Estudo revela rosto de múmia sem remover bandagens

Os egípcios acreditavam na vida após a morte mas, se quisessem aproveitar o outro mundo, seus corpos tinham que sobreviver. Para isso, eram embalsamados. Hoje, milhares de anos depois, eles se tornaram alvo de interesse para a ciência. Apesar disso, a alma de alguns egípcios pode continuar a descansar em paz — ao menos no que depender de pesquisadores italianos.

Modelo em resina do crânio e reconstituição final do rosto de um artesão
embalsamado no Egito antigo (fotos: American Journal of Roentgenology )

Uma equipe de radiologistas, antropólogos e cientistas forenses da Universidade de Turim revelou o rosto da múmia de um egípcio que viveu há quase 3 mil anos sem remover as bandagens de seu corpo. A reconstituição foi feita a partir de uma tomografia computadorizada utilizada pela primeira vez para produzir um molde detalhado em três dimensões da face egípcia.

“A única outra maneira de obter essa informação seria se retirássemos as bandagens, o que destruiria a múmia ou alteraria suas condições de conservação”, afirma o radiologista Federico Cesarani, principal autor do estudo publicado em setembro na revista American Journal of Roentgenology .

A múmia que serviu de base para a pesquisa preserva o corpo de um artesão egípcio chamado Harwa e pertence à coleção do Museu Egípcio de Turim.
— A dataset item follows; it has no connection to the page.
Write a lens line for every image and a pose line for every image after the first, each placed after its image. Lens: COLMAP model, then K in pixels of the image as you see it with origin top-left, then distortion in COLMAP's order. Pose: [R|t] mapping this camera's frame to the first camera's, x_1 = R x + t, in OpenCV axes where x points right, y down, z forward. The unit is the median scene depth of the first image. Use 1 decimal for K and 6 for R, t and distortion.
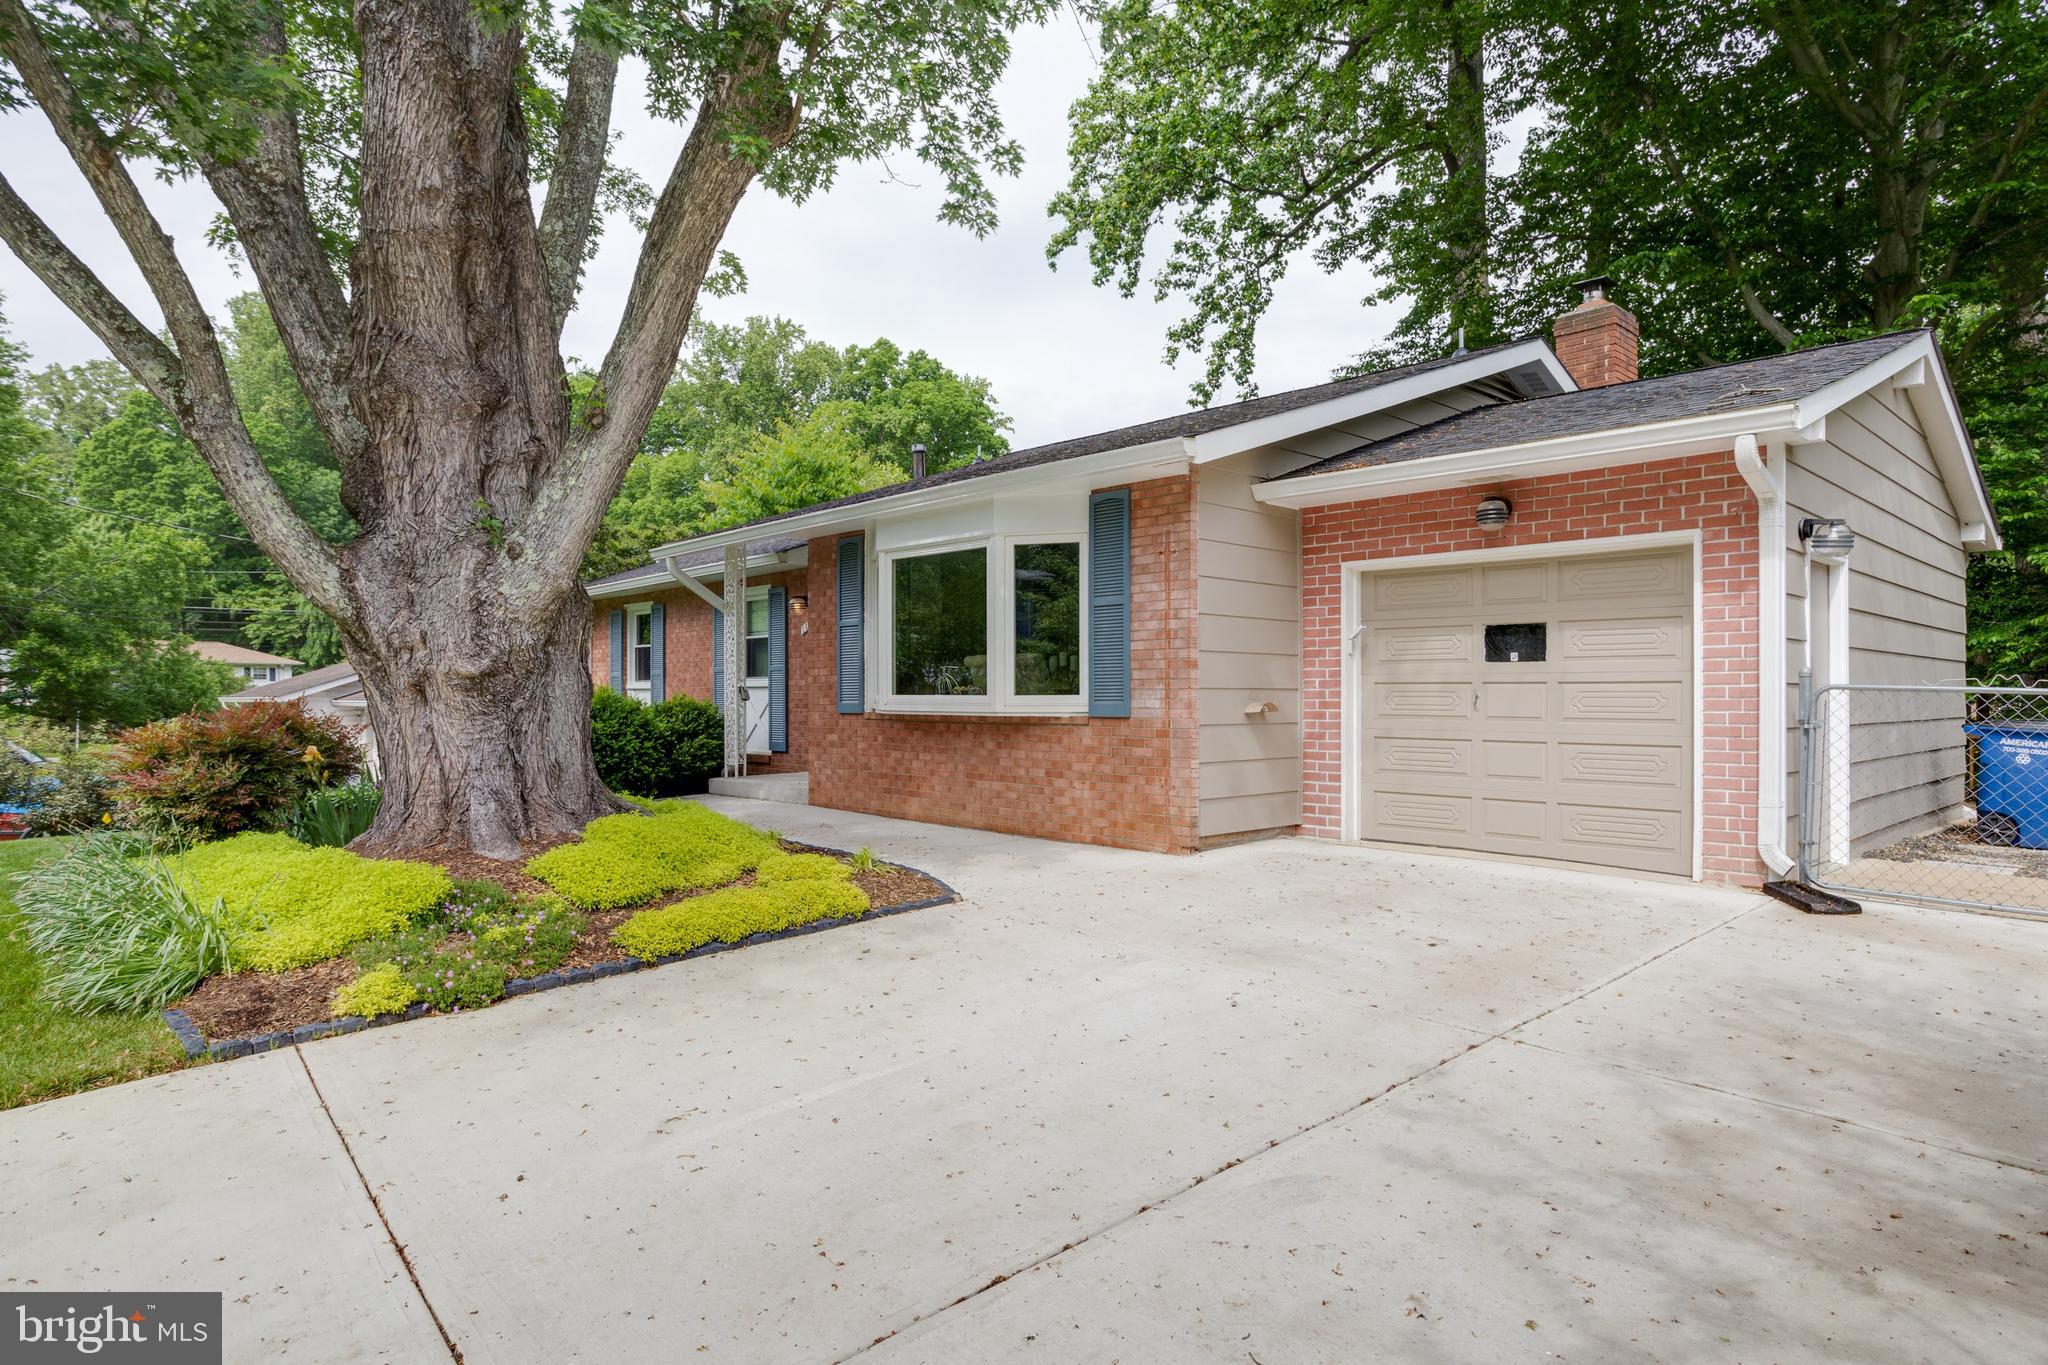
lens RADIAL K [[1195.1, 0, 1031.0], [0, 1195.1, 702.0], [0, 0, 1]] dist [-0.013884, 0.000968]
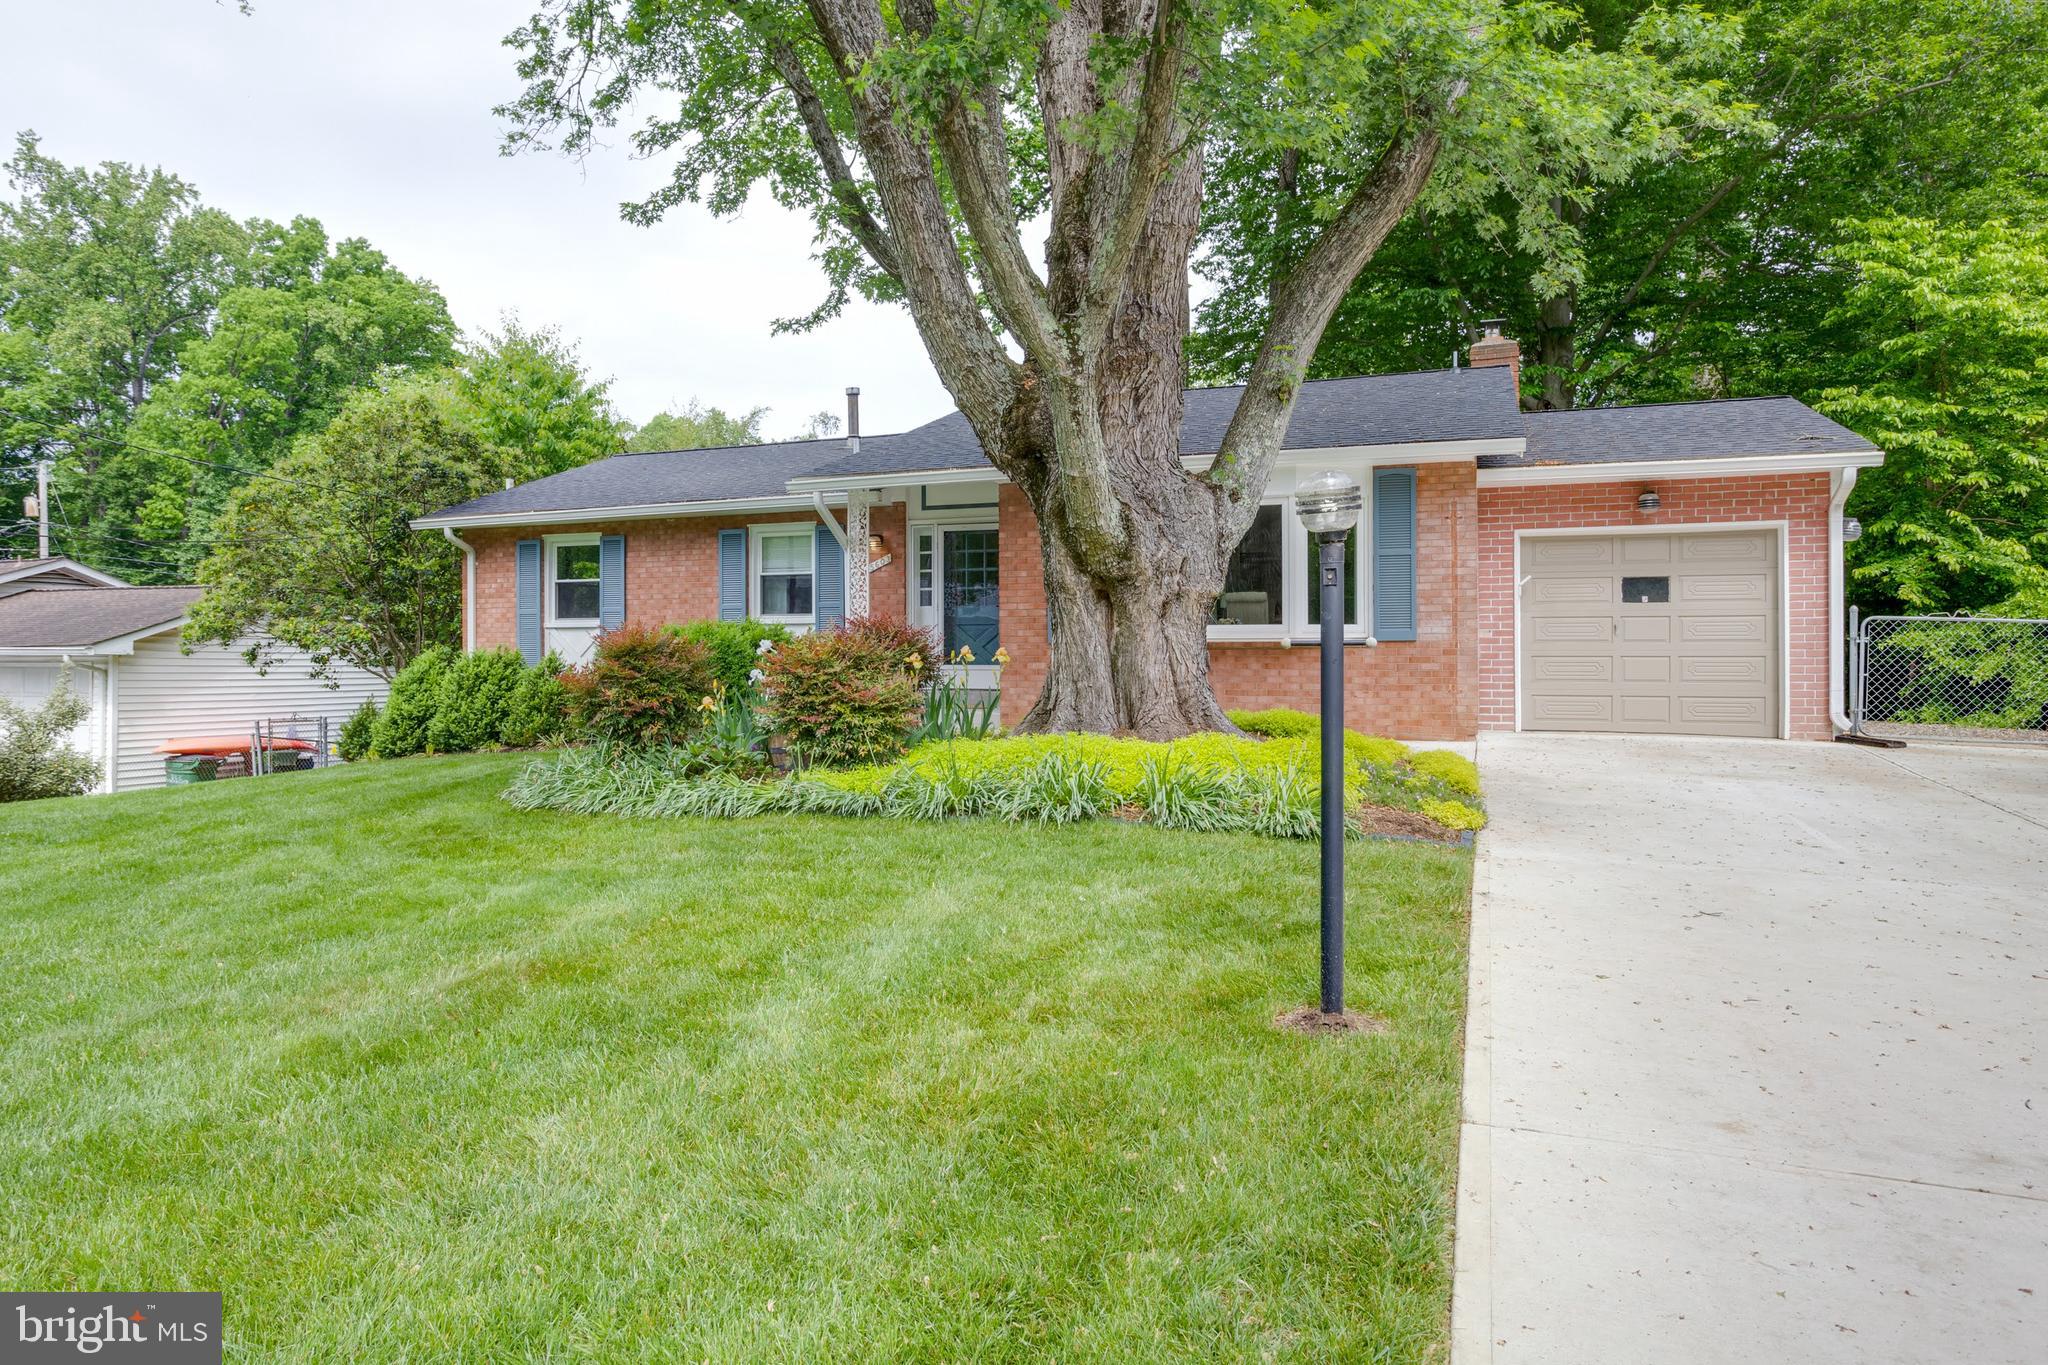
lens RADIAL K [[1275.4, 0, 1011.6], [0, 1275.4, 664.7], [0, 0, 1]] dist [0.003294, 0.002437]
pose [[0.891777, -0.005635, 0.452440, -0.948362], [0.004585, 0.999984, 0.003418, 0.032294], [-0.452452, -0.000973, 0.891788, -0.054925]]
Ele viveu aproximadamente entre os anos de 945 e 715 a.C. e sua múmia foi encontrada na antiga cidade de Tebas em 1903 pelo arqueólogo Ernesto Schiaparelli.
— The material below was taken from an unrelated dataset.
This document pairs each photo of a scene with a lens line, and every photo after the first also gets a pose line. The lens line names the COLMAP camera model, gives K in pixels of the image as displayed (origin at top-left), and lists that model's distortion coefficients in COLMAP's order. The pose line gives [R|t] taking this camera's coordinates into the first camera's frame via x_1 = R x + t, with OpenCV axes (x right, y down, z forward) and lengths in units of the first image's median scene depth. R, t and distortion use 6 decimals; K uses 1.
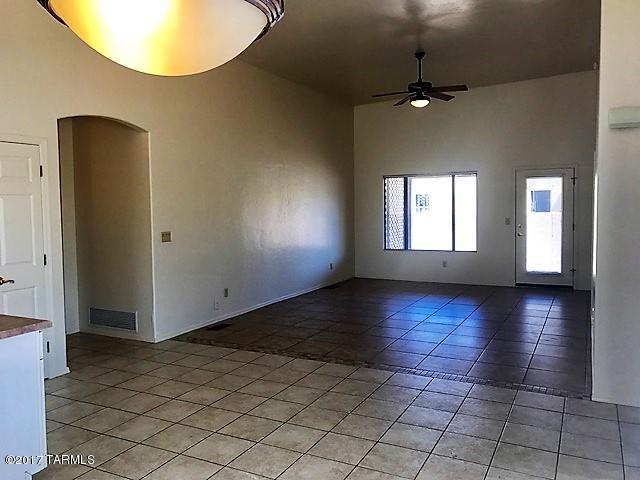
lens RADIAL K [[524.6, 0, 304.9], [0, 524.6, 238.8], [0, 0, 1]] dist [0.011300, -0.010688]
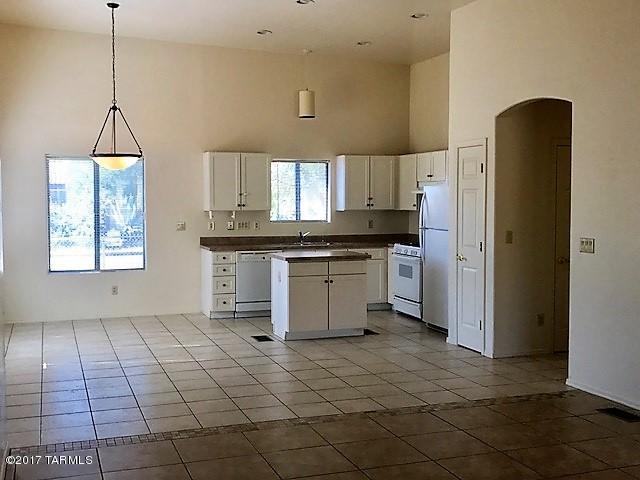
lens RADIAL K [[745.3, 0, 314.2], [0, 745.3, 241.4], [0, 0, 1]] dist [-0.004885, 0.000000]
pose [[-0.671198, 0.062465, -0.738642, 0.839773], [-0.027992, 0.993597, 0.109462, -0.126430], [0.740749, 0.094146, -0.665152, 1.636621]]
O corpo de Harwa passou por scanners que geraram mais de 1,5 mil imagens tridimensionais que serviram de base para obtenção de dois moldes feitos de náilon e resina. O primeiro protótipo era uma reprodução em escala real do crânio; o segundo, moldado sobre a primeira peça, era a face do artesão reproduzida a partir da visualização de resíduos de tecidos de seu rosto ainda presentes por baixo das bandagens. O egípcio tem uma orelha praticamente inteira, partes do nariz e dos lábios intactas, mesmo depois de 2800 anos.
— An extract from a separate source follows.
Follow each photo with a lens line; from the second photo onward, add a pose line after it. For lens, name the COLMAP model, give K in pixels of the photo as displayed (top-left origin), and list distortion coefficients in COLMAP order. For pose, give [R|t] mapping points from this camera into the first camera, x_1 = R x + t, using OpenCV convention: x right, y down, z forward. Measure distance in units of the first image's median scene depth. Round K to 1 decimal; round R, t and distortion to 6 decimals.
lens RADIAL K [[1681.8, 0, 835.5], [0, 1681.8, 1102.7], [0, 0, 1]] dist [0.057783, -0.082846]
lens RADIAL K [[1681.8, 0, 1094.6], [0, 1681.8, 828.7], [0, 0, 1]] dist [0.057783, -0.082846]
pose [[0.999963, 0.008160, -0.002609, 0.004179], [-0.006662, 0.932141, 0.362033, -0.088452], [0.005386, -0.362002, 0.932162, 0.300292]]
O grau de detalhamento atingido foi elevado: os cientistas observaram as imagens formadas em pedaços de apenas 6 mm, o que permitiu até determinar que o egípcio tinha um sinal congênito na têmpora esquerda. A análise mostrou que Harwa tinha cerca de 45 anos quando morreu.

Os cientistas enfatizam que não foi possível verificar se o rosto de Harwa era gordo ou magro. “As cavidades musculares são claramente visíveis nos ossos do crânio, o que nos ajudou a deduzir a grossura dos músculos”, esclarece o artigo de Cesarini. “Mas a gordura não deixa esses sinais.”

Para evitar erros e por não dispor de dados suficientes, os cientistas preferem não especular sobre a cor da pele, dos olhos e o tipo de cabelo e barba de Harwa. Por isso seu rosto foi reconstituído de olhos fechados. “A nova técnica pode ajudar a polícia a identificar corpos, ensinar aos antropólogos mais detalhes sobre indivíduos de sociedades antigas e auxiliar médicos a compreender doenças que afligiam essas pessoas”, conclui Cesarani.